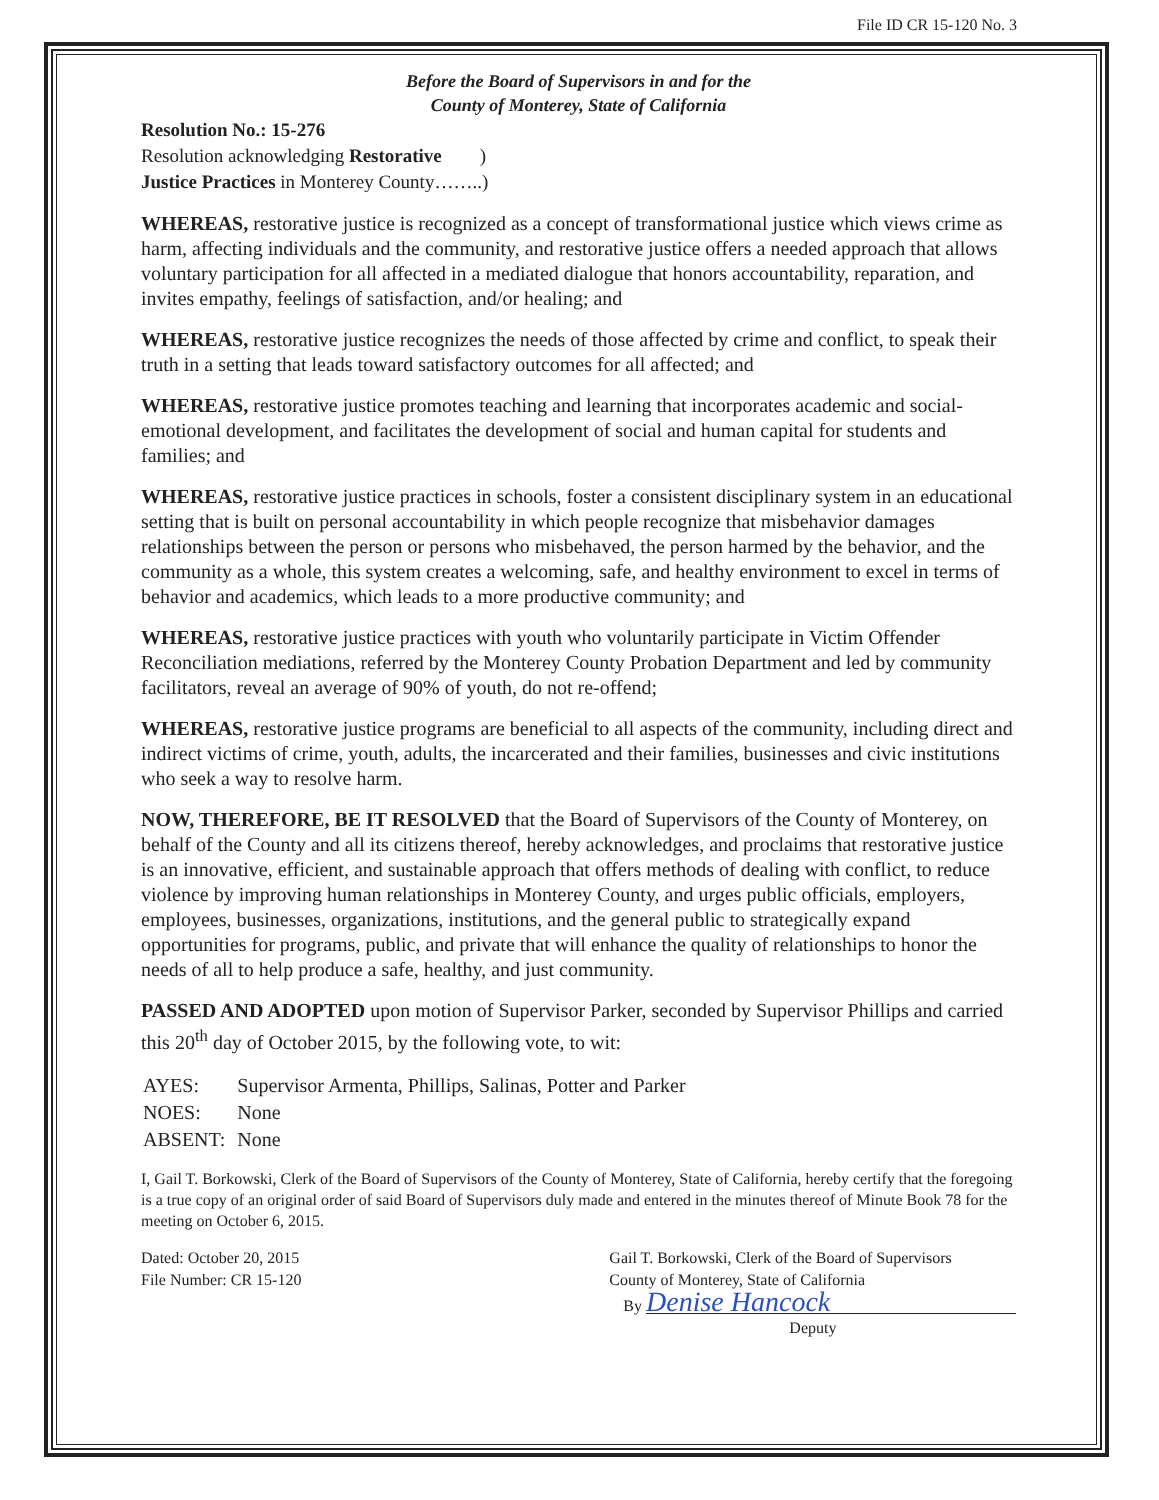File ID CR 15-120 No. 3
Before the Board of Supervisors in and for the
County of Monterey, State of California
Resolution No.: 15-276
Resolution acknowledging Restorative )
Justice Practices in Monterey County……..)
WHEREAS, restorative justice is recognized as a concept of transformational justice which views crime as harm, affecting individuals and the community, and restorative justice offers a needed approach that allows voluntary participation for all affected in a mediated dialogue that honors accountability, reparation, and invites empathy, feelings of satisfaction, and/or healing; and
WHEREAS, restorative justice recognizes the needs of those affected by crime and conflict, to speak their truth in a setting that leads toward satisfactory outcomes for all affected; and
WHEREAS, restorative justice promotes teaching and learning that incorporates academic and social-emotional development, and facilitates the development of social and human capital for students and families; and
WHEREAS, restorative justice practices in schools, foster a consistent disciplinary system in an educational setting that is built on personal accountability in which people recognize that misbehavior damages relationships between the person or persons who misbehaved, the person harmed by the behavior, and the community as a whole, this system creates a welcoming, safe, and healthy environment to excel in terms of behavior and academics, which leads to a more productive community; and
WHEREAS, restorative justice practices with youth who voluntarily participate in Victim Offender Reconciliation mediations, referred by the Monterey County Probation Department and led by community facilitators, reveal an average of 90% of youth, do not re-offend;
WHEREAS, restorative justice programs are beneficial to all aspects of the community, including direct and indirect victims of crime, youth, adults, the incarcerated and their families, businesses and civic institutions who seek a way to resolve harm.
NOW, THEREFORE, BE IT RESOLVED that the Board of Supervisors of the County of Monterey, on behalf of the County and all its citizens thereof, hereby acknowledges, and proclaims that restorative justice is an innovative, efficient, and sustainable approach that offers methods of dealing with conflict, to reduce violence by improving human relationships in Monterey County, and urges public officials, employers, employees, businesses, organizations, institutions, and the general public to strategically expand opportunities for programs, public, and private that will enhance the quality of relationships to honor the needs of all to help produce a safe, healthy, and just community.
PASSED AND ADOPTED upon motion of Supervisor Parker, seconded by Supervisor Phillips and carried this 20<sup>th</sup> day of October 2015, by the following vote, to wit:
| AYES: | Supervisor Armenta, Phillips, Salinas, Potter and Parker |
| NOES: | None |
| ABSENT: | None |
I, Gail T. Borkowski, Clerk of the Board of Supervisors of the County of Monterey, State of California, hereby certify that the foregoing is a true copy of an original order of said Board of Supervisors duly made and entered in the minutes thereof of Minute Book 78 for the meeting on October 6, 2015.
Dated: October 20, 2015
File Number: CR 15-120
Gail T. Borkowski, Clerk of the Board of Supervisors
County of Monterey, State of California
By Denise Hancock
Deputy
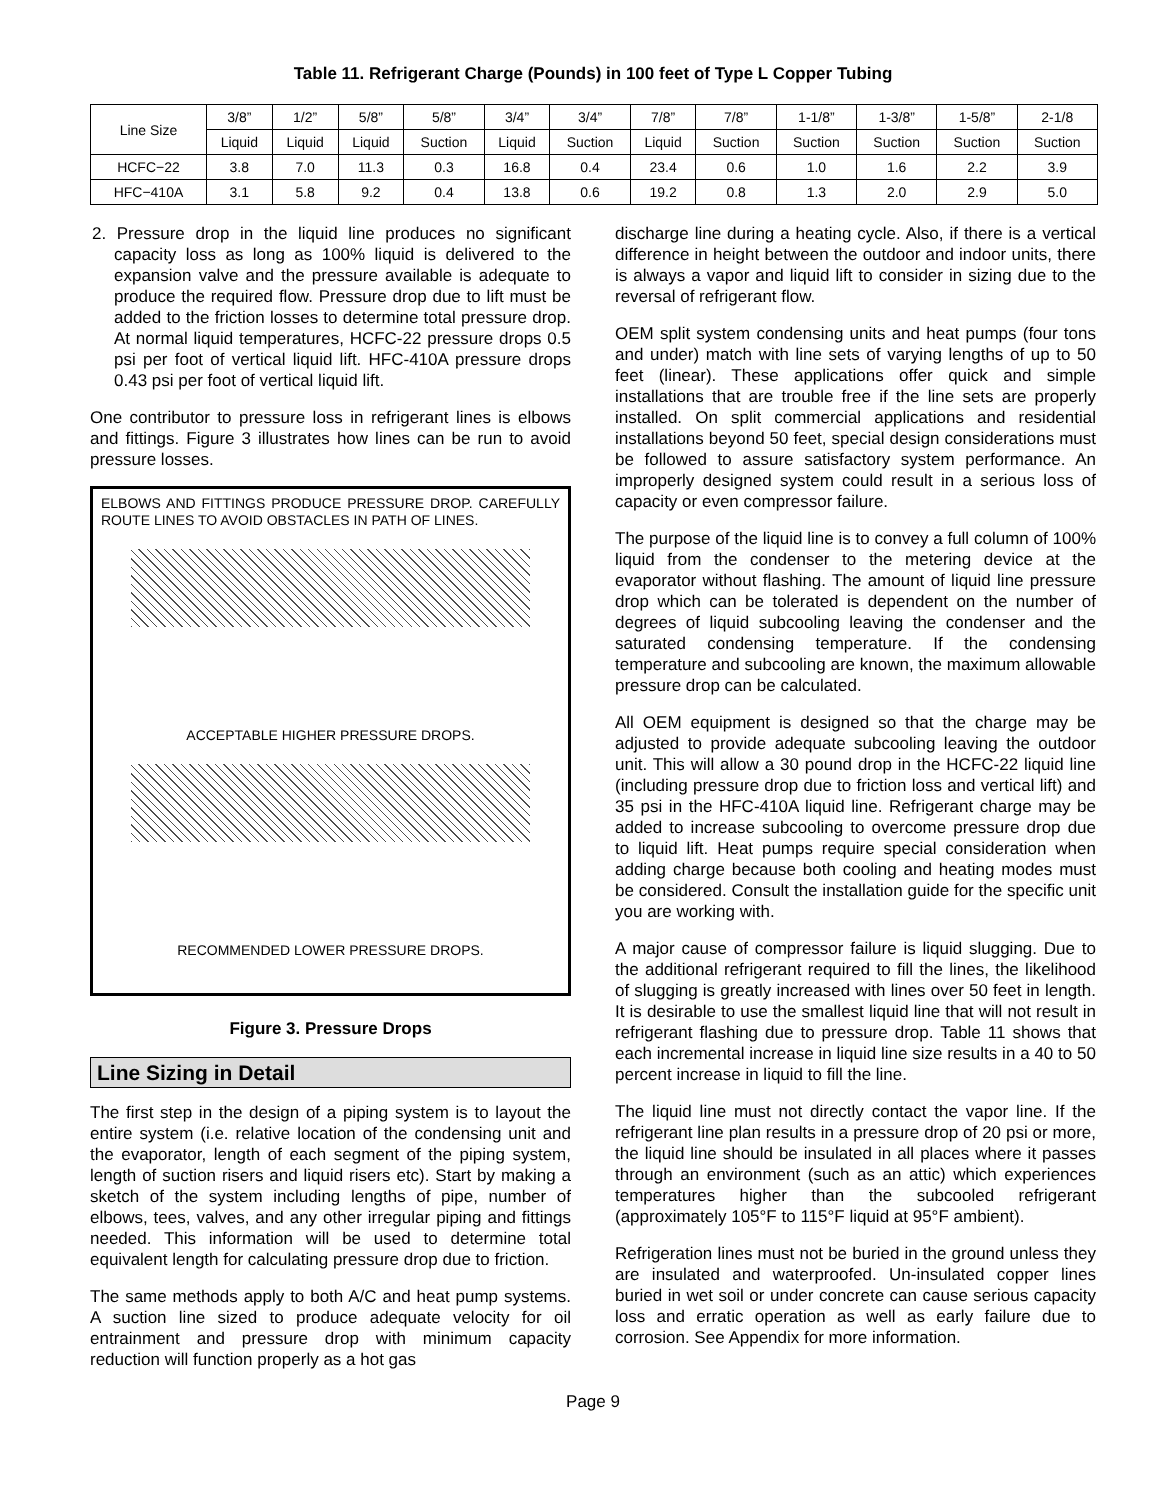Table 11. Refrigerant Charge (Pounds) in 100 feet of Type L Copper Tubing
| Line Size | 3/8” | 1/2” | 5/8” | 5/8” | 3/4” | 3/4” | 7/8” | 7/8” | 1-1/8” | 1-3/8” | 1-5/8” | 2-1/8 |
| --- | --- | --- | --- | --- | --- | --- | --- | --- | --- | --- | --- | --- |
| | Liquid | Liquid | Liquid | Suction | Liquid | Suction | Liquid | Suction | Suction | Suction | Suction | Suction |
| HCFC−22 | 3.8 | 7.0 | 11.3 | 0.3 | 16.8 | 0.4 | 23.4 | 0.6 | 1.0 | 1.6 | 2.2 | 3.9 |
| HFC−410A | 3.1 | 5.8 | 9.2 | 0.4 | 13.8 | 0.6 | 19.2 | 0.8 | 1.3 | 2.0 | 2.9 | 5.0 |
2. Pressure drop in the liquid line produces no significant capacity loss as long as 100% liquid is delivered to the expansion valve and the pressure available is adequate to produce the required flow. Pressure drop due to lift must be added to the friction losses to determine total pressure drop. At normal liquid temperatures, HCFC-22 pressure drops 0.5 psi per foot of vertical liquid lift. HFC-410A pressure drops 0.43 psi per foot of vertical liquid lift.
One contributor to pressure loss in refrigerant lines is elbows and fittings. Figure 3 illustrates how lines can be run to avoid pressure losses.
ELBOWS AND FITTINGS PRODUCE PRESSURE DROP. CAREFULLY ROUTE LINES TO AVOID OBSTACLES IN PATH OF LINES.
ACCEPTABLE HIGHER PRESSURE DROPS.
RECOMMENDED LOWER PRESSURE DROPS.
Figure 3. Pressure Drops
Line Sizing in Detail
The first step in the design of a piping system is to layout the entire system (i.e. relative location of the condensing unit and the evaporator, length of each segment of the piping system, length of suction risers and liquid risers etc). Start by making a sketch of the system including lengths of pipe, number of elbows, tees, valves, and any other irregular piping and fittings needed. This information will be used to determine total equivalent length for calculating pressure drop due to friction.
The same methods apply to both A/C and heat pump systems. A suction line sized to produce adequate velocity for oil entrainment and pressure drop with minimum capacity reduction will function properly as a hot gas
discharge line during a heating cycle. Also, if there is a vertical difference in height between the outdoor and indoor units, there is always a vapor and liquid lift to consider in sizing due to the reversal of refrigerant flow.
OEM split system condensing units and heat pumps (four tons and under) match with line sets of varying lengths of up to 50 feet (linear). These applications offer quick and simple installations that are trouble free if the line sets are properly installed. On split commercial applications and residential installations beyond 50 feet, special design considerations must be followed to assure satisfactory system performance. An improperly designed system could result in a serious loss of capacity or even compressor failure.
The purpose of the liquid line is to convey a full column of 100% liquid from the condenser to the metering device at the evaporator without flashing. The amount of liquid line pressure drop which can be tolerated is dependent on the number of degrees of liquid subcooling leaving the condenser and the saturated condensing temperature. If the condensing temperature and subcooling are known, the maximum allowable pressure drop can be calculated.
All OEM equipment is designed so that the charge may be adjusted to provide adequate subcooling leaving the outdoor unit. This will allow a 30 pound drop in the HCFC-22 liquid line (including pressure drop due to friction loss and vertical lift) and 35 psi in the HFC-410A liquid line. Refrigerant charge may be added to increase subcooling to overcome pressure drop due to liquid lift. Heat pumps require special consideration when adding charge because both cooling and heating modes must be considered. Consult the installation guide for the specific unit you are working with.
A major cause of compressor failure is liquid slugging. Due to the additional refrigerant required to fill the lines, the likelihood of slugging is greatly increased with lines over 50 feet in length. It is desirable to use the smallest liquid line that will not result in refrigerant flashing due to pressure drop. Table 11 shows that each incremental increase in liquid line size results in a 40 to 50 percent increase in liquid to fill the line.
The liquid line must not directly contact the vapor line. If the refrigerant line plan results in a pressure drop of 20 psi or more, the liquid line should be insulated in all places where it passes through an environment (such as an attic) which experiences temperatures higher than the subcooled refrigerant (approximately 105°F to 115°F liquid at 95°F ambient).
Refrigeration lines must not be buried in the ground unless they are insulated and waterproofed. Un-insulated copper lines buried in wet soil or under concrete can cause serious capacity loss and erratic operation as well as early failure due to corrosion. See Appendix for more information.
Page 9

**Work request**:
Would you retype every record above exactly, leaving out the pictures?

**Answer section**:
File ID CR 15-120 No. 3
Before the Board of Supervisors in and for the
County of Monterey, State of California
Resolution No.: 15-276
Resolution acknowledging Restorative )
Justice Practices in Monterey County……..)
WHEREAS, restorative justice is recognized as a concept of transformational justice which views crime as harm, affecting individuals and the community, and restorative justice offers a needed approach that allows voluntary participation for all affected in a mediated dialogue that honors accountability, reparation, and invites empathy, feelings of satisfaction, and/or healing; and
WHEREAS, restorative justice recognizes the needs of those affected by crime and conflict, to speak their truth in a setting that leads toward satisfactory outcomes for all affected; and
WHEREAS, restorative justice promotes teaching and learning that incorporates academic and social-emotional development, and facilitates the development of social and human capital for students and families; and
WHEREAS, restorative justice practices in schools, foster a consistent disciplinary system in an educational setting that is built on personal accountability in which people recognize that misbehavior damages relationships between the person or persons who misbehaved, the person harmed by the behavior, and the community as a whole, this system creates a welcoming, safe, and healthy environment to excel in terms of behavior and academics, which leads to a more productive community; and
WHEREAS, restorative justice practices with youth who voluntarily participate in Victim Offender Reconciliation mediations, referred by the Monterey County Probation Department and led by community facilitators, reveal an average of 90% of youth, do not re-offend;
WHEREAS, restorative justice programs are beneficial to all aspects of the community, including direct and indirect victims of crime, youth, adults, the incarcerated and their families, businesses and civic institutions who seek a way to resolve harm.
NOW, THEREFORE, BE IT RESOLVED that the Board of Supervisors of the County of Monterey, on behalf of the County and all its citizens thereof, hereby acknowledges, and proclaims that restorative justice is an innovative, efficient, and sustainable approach that offers methods of dealing with conflict, to reduce violence by improving human relationships in Monterey County, and urges public officials, employers, employees, businesses, organizations, institutions, and the general public to strategically expand opportunities for programs, public, and private that will enhance the quality of relationships to honor the needs of all to help produce a safe, healthy, and just community.
PASSED AND ADOPTED upon motion of Supervisor Parker, seconded by Supervisor Phillips and carried this 20<sup>th</sup> day of October 2015, by the following vote, to wit:
| AYES: | Supervisor Armenta, Phillips, Salinas, Potter and Parker |
| NOES: | None |
| ABSENT: | None |
I, Gail T. Borkowski, Clerk of the Board of Supervisors of the County of Monterey, State of California, hereby certify that the foregoing is a true copy of an original order of said Board of Supervisors duly made and entered in the minutes thereof of Minute Book 78 for the meeting on October 6, 2015.
Dated: October 20, 2015
File Number: CR 15-120
Gail T. Borkowski, Clerk of the Board of Supervisors
County of Monterey, State of California
By Denise Hancock
Deputy
Table 11. Refrigerant Charge (Pounds) in 100 feet of Type L Copper Tubing
| Line Size | 3/8” | 1/2” | 5/8” | 5/8” | 3/4” | 3/4” | 7/8” | 7/8” | 1-1/8” | 1-3/8” | 1-5/8” | 2-1/8 |
| --- | --- | --- | --- | --- | --- | --- | --- | --- | --- | --- | --- | --- |
| | Liquid | Liquid | Liquid | Suction | Liquid | Suction | Liquid | Suction | Suction | Suction | Suction | Suction |
| HCFC−22 | 3.8 | 7.0 | 11.3 | 0.3 | 16.8 | 0.4 | 23.4 | 0.6 | 1.0 | 1.6 | 2.2 | 3.9 |
| HFC−410A | 3.1 | 5.8 | 9.2 | 0.4 | 13.8 | 0.6 | 19.2 | 0.8 | 1.3 | 2.0 | 2.9 | 5.0 |
2. Pressure drop in the liquid line produces no significant capacity loss as long as 100% liquid is delivered to the expansion valve and the pressure available is adequate to produce the required flow. Pressure drop due to lift must be added to the friction losses to determine total pressure drop. At normal liquid temperatures, HCFC-22 pressure drops 0.5 psi per foot of vertical liquid lift. HFC-410A pressure drops 0.43 psi per foot of vertical liquid lift.
One contributor to pressure loss in refrigerant lines is elbows and fittings. Figure 3 illustrates how lines can be run to avoid pressure losses.
ELBOWS AND FITTINGS PRODUCE PRESSURE DROP. CAREFULLY ROUTE LINES TO AVOID OBSTACLES IN PATH OF LINES.
ACCEPTABLE HIGHER PRESSURE DROPS.
RECOMMENDED LOWER PRESSURE DROPS.
Figure 3. Pressure Drops
Line Sizing in Detail
The first step in the design of a piping system is to layout the entire system (i.e. relative location of the condensing unit and the evaporator, length of each segment of the piping system, length of suction risers and liquid risers etc). Start by making a sketch of the system including lengths of pipe, number of elbows, tees, valves, and any other irregular piping and fittings needed. This information will be used to determine total equivalent length for calculating pressure drop due to friction.
The same methods apply to both A/C and heat pump systems. A suction line sized to produce adequate velocity for oil entrainment and pressure drop with minimum capacity reduction will function properly as a hot gas
discharge line during a heating cycle. Also, if there is a vertical difference in height between the outdoor and indoor units, there is always a vapor and liquid lift to consider in sizing due to the reversal of refrigerant flow.
OEM split system condensing units and heat pumps (four tons and under) match with line sets of varying lengths of up to 50 feet (linear). These applications offer quick and simple installations that are trouble free if the line sets are properly installed. On split commercial applications and residential installations beyond 50 feet, special design considerations must be followed to assure satisfactory system performance. An improperly designed system could result in a serious loss of capacity or even compressor failure.
The purpose of the liquid line is to convey a full column of 100% liquid from the condenser to the metering device at the evaporator without flashing. The amount of liquid line pressure drop which can be tolerated is dependent on the number of degrees of liquid subcooling leaving the condenser and the saturated condensing temperature. If the condensing temperature and subcooling are known, the maximum allowable pressure drop can be calculated.
All OEM equipment is designed so that the charge may be adjusted to provide adequate subcooling leaving the outdoor unit. This will allow a 30 pound drop in the HCFC-22 liquid line (including pressure drop due to friction loss and vertical lift) and 35 psi in the HFC-410A liquid line. Refrigerant charge may be added to increase subcooling to overcome pressure drop due to liquid lift. Heat pumps require special consideration when adding charge because both cooling and heating modes must be considered. Consult the installation guide for the specific unit you are working with.
A major cause of compressor failure is liquid slugging. Due to the additional refrigerant required to fill the lines, the likelihood of slugging is greatly increased with lines over 50 feet in length. It is desirable to use the smallest liquid line that will not result in refrigerant flashing due to pressure drop. Table 11 shows that each incremental increase in liquid line size results in a 40 to 50 percent increase in liquid to fill the line.
The liquid line must not directly contact the vapor line. If the refrigerant line plan results in a pressure drop of 20 psi or more, the liquid line should be insulated in all places where it passes through an environment (such as an attic) which experiences temperatures higher than the subcooled refrigerant (approximately 105°F to 115°F liquid at 95°F ambient).
Refrigeration lines must not be buried in the ground unless they are insulated and waterproofed. Un-insulated copper lines buried in wet soil or under concrete can cause serious capacity loss and erratic operation as well as early failure due to corrosion. See Appendix for more information.
Page 9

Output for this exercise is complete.